I love making soup, it’s very easy & satisfying as you can make lots with little effort. You can combine it with quinoa, rice, bread, …  to have a very filling main meal. Every season has its distinct vegetables to enjoy different types of soup all year round. I often just use one or two different veggies in a recipe and don’t even bother to use broth. I prefer to use spices, such as turmeric, cumin, paprika and Herbamare salt & black pepper as well as fresh herbs to bring out the taste of the veggies.

If like me, you always make way too much soup, then surely don’t hesitate to freeze the left-overs in portion sizes to have some nice food readily available to take to your work or for some other good reason.

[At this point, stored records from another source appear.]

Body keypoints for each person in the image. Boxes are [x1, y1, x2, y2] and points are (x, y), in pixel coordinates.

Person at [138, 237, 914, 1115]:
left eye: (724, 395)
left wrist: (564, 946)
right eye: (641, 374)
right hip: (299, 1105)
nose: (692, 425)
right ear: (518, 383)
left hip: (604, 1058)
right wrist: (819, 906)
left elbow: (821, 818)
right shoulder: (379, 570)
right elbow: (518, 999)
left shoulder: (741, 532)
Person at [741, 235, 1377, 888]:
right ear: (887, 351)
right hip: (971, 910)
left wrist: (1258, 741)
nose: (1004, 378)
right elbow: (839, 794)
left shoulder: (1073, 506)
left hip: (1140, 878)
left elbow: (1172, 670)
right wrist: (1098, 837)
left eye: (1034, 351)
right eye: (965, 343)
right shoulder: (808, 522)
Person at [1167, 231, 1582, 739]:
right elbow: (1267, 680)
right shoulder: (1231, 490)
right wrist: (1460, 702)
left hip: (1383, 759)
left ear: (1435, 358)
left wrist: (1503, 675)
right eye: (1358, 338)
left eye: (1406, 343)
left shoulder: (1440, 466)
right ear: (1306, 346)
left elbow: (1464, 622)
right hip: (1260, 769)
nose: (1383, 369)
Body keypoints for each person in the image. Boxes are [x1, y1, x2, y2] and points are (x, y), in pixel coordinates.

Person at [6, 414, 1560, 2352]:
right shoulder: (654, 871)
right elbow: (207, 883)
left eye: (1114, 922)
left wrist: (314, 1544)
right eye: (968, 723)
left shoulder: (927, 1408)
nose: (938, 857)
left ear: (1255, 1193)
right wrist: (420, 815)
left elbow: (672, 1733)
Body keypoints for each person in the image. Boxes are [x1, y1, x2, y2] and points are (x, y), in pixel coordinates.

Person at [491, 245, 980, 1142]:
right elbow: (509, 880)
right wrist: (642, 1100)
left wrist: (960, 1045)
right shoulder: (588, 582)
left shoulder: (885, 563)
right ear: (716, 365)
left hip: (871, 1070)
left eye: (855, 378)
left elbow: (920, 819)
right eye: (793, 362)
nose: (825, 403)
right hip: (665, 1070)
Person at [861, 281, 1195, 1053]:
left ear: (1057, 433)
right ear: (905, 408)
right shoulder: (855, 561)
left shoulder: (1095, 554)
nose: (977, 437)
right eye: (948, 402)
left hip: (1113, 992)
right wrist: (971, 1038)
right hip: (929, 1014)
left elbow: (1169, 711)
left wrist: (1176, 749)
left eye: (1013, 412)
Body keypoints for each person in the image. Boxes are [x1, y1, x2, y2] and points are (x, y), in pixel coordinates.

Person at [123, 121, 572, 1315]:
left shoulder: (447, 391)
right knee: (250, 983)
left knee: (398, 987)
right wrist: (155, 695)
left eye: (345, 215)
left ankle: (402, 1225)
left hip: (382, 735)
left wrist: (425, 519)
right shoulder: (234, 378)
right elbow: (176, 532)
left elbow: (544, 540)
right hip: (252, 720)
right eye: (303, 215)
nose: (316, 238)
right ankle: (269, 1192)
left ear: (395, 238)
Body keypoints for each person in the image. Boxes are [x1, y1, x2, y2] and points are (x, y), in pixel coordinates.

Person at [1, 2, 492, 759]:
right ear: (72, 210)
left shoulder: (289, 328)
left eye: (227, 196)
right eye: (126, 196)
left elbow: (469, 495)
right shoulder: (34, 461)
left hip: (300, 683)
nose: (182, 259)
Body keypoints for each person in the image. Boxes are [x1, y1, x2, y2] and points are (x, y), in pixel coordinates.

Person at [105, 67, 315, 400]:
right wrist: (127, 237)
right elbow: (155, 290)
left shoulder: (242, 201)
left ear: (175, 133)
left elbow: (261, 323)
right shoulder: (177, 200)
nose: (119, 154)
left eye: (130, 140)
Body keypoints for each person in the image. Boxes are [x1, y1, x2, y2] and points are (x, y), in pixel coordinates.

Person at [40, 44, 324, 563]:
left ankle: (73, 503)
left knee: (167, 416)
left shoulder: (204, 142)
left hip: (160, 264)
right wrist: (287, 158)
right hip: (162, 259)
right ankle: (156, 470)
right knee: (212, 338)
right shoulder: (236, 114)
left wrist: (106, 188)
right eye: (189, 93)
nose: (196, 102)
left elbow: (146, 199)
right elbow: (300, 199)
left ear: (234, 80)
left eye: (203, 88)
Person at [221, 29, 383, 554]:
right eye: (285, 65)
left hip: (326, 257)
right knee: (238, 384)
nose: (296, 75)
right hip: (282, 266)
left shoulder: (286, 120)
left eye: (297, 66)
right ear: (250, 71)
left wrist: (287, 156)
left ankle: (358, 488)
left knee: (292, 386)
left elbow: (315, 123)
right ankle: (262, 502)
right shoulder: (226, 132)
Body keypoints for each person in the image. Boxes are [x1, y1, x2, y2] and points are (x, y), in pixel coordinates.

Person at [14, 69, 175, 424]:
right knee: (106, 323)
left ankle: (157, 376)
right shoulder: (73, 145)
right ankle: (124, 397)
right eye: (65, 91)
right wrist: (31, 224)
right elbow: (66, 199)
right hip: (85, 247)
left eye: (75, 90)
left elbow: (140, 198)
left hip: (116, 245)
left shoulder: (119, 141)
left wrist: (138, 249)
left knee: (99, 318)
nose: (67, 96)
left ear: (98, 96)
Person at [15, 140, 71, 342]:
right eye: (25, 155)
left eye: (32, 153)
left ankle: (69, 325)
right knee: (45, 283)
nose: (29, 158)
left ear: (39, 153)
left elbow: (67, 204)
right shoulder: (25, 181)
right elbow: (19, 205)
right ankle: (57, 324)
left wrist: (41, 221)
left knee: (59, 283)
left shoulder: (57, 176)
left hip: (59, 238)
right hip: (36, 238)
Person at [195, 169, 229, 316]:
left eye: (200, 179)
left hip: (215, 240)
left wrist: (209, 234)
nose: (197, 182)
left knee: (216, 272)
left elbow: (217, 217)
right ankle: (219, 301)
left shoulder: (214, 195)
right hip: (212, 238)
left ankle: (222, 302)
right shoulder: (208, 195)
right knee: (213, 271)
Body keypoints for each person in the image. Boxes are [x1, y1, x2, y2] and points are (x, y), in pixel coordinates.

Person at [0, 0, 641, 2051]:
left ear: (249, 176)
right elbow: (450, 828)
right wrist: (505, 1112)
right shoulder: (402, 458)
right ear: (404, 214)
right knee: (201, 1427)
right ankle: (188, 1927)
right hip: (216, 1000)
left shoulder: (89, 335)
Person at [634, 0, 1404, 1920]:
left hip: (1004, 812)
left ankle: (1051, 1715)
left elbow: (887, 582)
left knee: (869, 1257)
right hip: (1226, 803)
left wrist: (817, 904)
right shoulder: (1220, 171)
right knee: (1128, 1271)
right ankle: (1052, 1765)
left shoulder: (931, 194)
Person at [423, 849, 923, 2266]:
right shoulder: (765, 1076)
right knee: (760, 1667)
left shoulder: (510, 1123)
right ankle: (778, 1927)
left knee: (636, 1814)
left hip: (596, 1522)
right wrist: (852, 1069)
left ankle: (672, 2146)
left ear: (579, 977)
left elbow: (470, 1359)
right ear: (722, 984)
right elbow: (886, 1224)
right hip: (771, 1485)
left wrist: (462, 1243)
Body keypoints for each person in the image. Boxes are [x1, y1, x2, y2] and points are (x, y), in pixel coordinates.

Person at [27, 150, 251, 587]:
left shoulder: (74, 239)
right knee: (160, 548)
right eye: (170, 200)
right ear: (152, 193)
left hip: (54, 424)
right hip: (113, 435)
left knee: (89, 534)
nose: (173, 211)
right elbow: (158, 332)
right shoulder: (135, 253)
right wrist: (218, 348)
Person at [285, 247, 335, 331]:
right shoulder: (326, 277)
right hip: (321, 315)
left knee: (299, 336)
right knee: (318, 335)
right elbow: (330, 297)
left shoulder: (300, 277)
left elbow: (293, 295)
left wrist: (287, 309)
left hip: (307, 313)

This recipe is for approximately 10 servings & ready in ~35 minutes

Ingredients

  • 1 kg chopped pumpkin
  • 1 kg carrots
  • 1 piece of fresh ginger
  • 250ml Provamel Bio Soya Cuisine cream or coconut milk
  • 3 l (filtered) water
  • 70 g vegetable stock powder (to taste/ optional)
  • Fresh coriander
  • Black pepper & Herbamare/ Sea or Himalaya salt

Pumpkin carrot soup

Preparation
Cut the pumpkin and carrots into cubes. Peel the ginger and cut it into pieces or grate it.
Place all vegetables in a large pot. Add the water and bring to the boil.
Add the stock powder. Let it simmer on low heat until the vegetables are tender.
Remove the pan from the heat source and mix the soup with a blender.
Season with pepper & salt. Add the Soya Cuisine cream or coconut milk and stir well & let it simmer a little longer. Finish with a few coriander leaves.

TIP
If you buy organic produce, you can leave the skin of the pumpkin & carrots on (less work!), just make sure to wash them well (optional: use a vegetable brush).